Yale has a huge endowment. This endowment allegedly exists to advance knowledge, to research and to teach. More broadly, in the words of the Yale College Mission Statement, the University should “develop [students’] intellectual, moral, civic and creative capacities to the fullest.” But our investment in an inherently damaging, exploitative and extractive industry entrenched in a network of shadow power reveals our institutional tendency to rely upon a limited “moral capacity,” a stinted moral imagination.

This stinted moral imagination occurs when the University becomes so preoccupied with an unquenchable profit motive that it does not consider the source of its money. The way we currently manage our endowment necessarily requires that we close our eyes to the injustice to which we contribute and stifle impertinent questions. We operate with a lack of systemic empathy.

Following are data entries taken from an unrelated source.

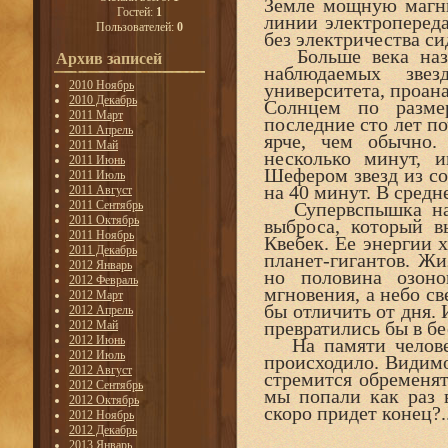
Земле мощную магни
Гостей:
1
линии электропереда
Пользователей:
0
без электричества с
Больше века назад
Архив записей
наблюдаемых зве
2010 Ноябрь
университета, проан
2010 Декабрь
Солнцем по размер
2011 Март
последние сто лет по
2011 Апрель
ярче, чем обычно.
2011 Май
несколько минут, 
2011 Июнь
Шефером звезд из со
2011 Июль
на 40 минут. В средн
2011 Август
2011 Сентябрь
Супервспышка на 
2011 Октябрь
выброса, который 
2011 Ноябрь
Квебек. Ее энергии 
2011 Декабрь
планет-гигантов. Жи
2012 Январь
но половина озон
2012 Февраль
мгновения, а небо св
2012 Март
бы отличить от дня.
2012 Апрель
превратились бы в б
2012 Май
2012 Июнь
На памяти человеч
2012 Июль
происходило. Видимо
2012 Август
стремится обременя
2012 Сентябрь
мы попали как раз 
2012 Октябрь
скоро придет конец?.
2012 Ноябрь
2012 Декабрь
2013 Январь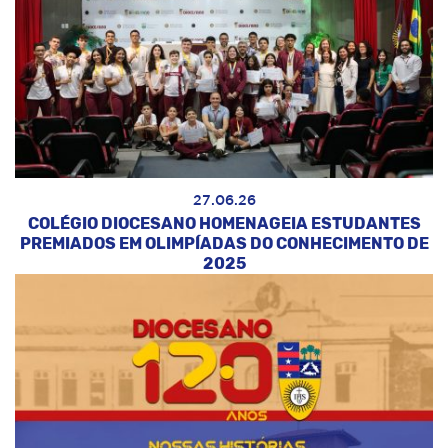
27.06.26
COLÉGIO DIOCESANO HOMENAGEIA ESTUDANTES
PREMIADOS EM OLIMPÍADAS DO CONHECIMENTO DE
2025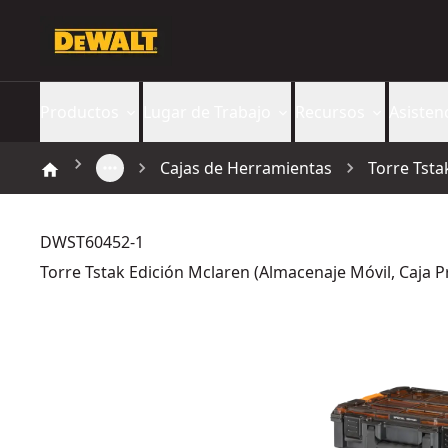
Productos
Lugar de Trabajo
Recursos
Asisten
Cajas de Herramientas
Torre Tsta
DWST60452-1
Torre Tstak Edición Mclaren (Almacenaje Móvil, Caja 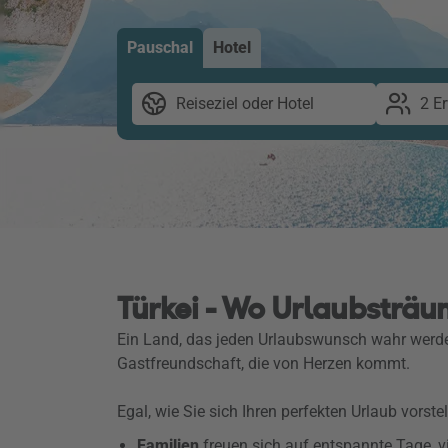
Pauschal
Hotel
Reiseziel oder Hotel
2 E
Türkei - Wo Urlaubsträ
Ein Land, das jeden Urlaubswunsch wahr werden
Gastfreundschaft, die von Herzen kommt.
Egal, wie Sie sich Ihren perfekten Urlaub vorste
Familien
freuen sich auf entspannte Tage, 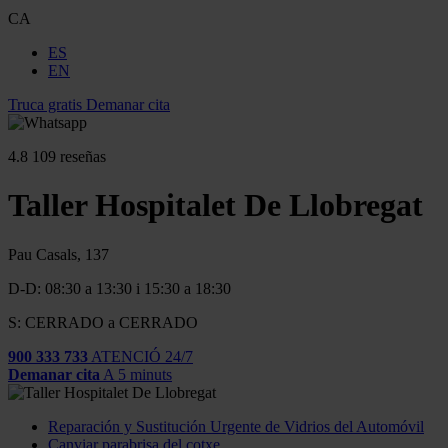
CA
ES
EN
Truca gratis
Demanar cita
4.8
109 reseñas
Taller Hospitalet De Llobregat
Pau Casals, 137
D-D: 08:30 a 13:30 i 15:30 a 18:30
S: CERRADO a CERRADO
900 333 733
ATENCIÓ 24/7
Demanar cita
A 5 minuts
Reparación y Sustitución Urgente de Vidrios del Automóvil
Canviar parabrisa del cotxe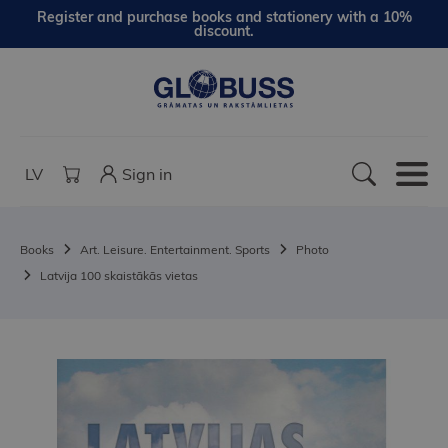
Register and purchase books and stationery with a 10%
discount.
LV
Sign in
Books
Art. Leisure. Entertainment. Sports
Photo
Latvija 100 skaistākās vietas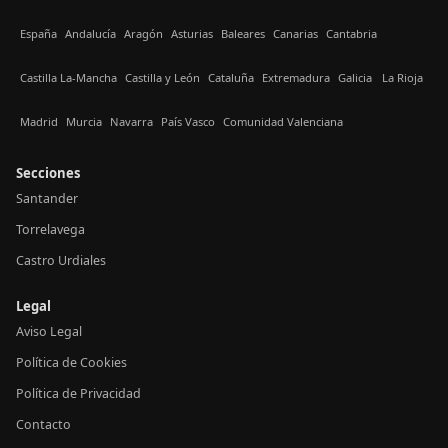
España
Andalucía
Aragón
Asturias
Baleares
Canarias
Cantabria
Castilla La-Mancha
Castilla y León
Cataluña
Extremadura
Galicia
La Rioja
Madrid
Murcia
Navarra
País Vasco
Comunidad Valenciana
Secciones
Santander
Torrelavega
Castro Urdiales
Legal
Aviso Legal
Política de Cookies
Política de Privacidad
Contacto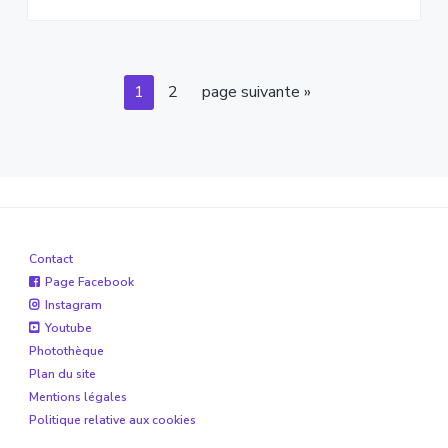
Page
Page
Aller
1
2
page suivante »
à
la
Contact
Page Facebook
Instagram
Youtube
Photothèque
Plan du site
Mentions légales
Politique relative aux cookies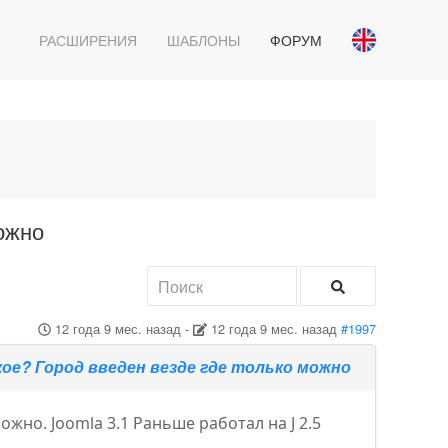
РАСШИРЕНИЯ
ШАБЛОНЫ
ФОРУМ
ожно
12 года 9 мес. назад
-
12 года 9 мес. назад
#1997
ое? Город введен везде где только можно
жно. Joomla 3.1 Раньше работал на J 2.5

Perhaps this is why FFY fights for fossil fuel divestment; if we don’t — and sometimes even if we do — we are guilty by association. The Yale Corporation’s demonstration that they don’t care about the source of their money makes us suspect that maybe they never have. Maybe this is the same limited moral imagination that allowed Yale’s first scholarships to be funded by slave-trading money. Perhaps it was the same drive that led Yale officials to oppose the construction of what would have been the country’s first black college in New Haven because, according to Yale officials in 1831, such an institution would have been “incompatible with the prosperity of Yale.” Maybe this limited moral imagination, which ascribes injustice as natural, has always been integral to the Yale we know, the Yale we love.

This is a terrifying possibility.

But this need not be the case. We have watched Next Yale expand the moral imagination of ourselves, the campus, the administration and beyond. We work for divestment not because we want to, but because we have to protect our own futures, protect our communities and imagine a better future. We need this moral imagination more than ever if we are ever to create restorative alternatives to the path we are on right now: one of unfettered extraction.

Fossil Free Yale will continue to build its movement of students, faculty and alumni until the Corporation divests. We imagine something better and we hope Yale will, too.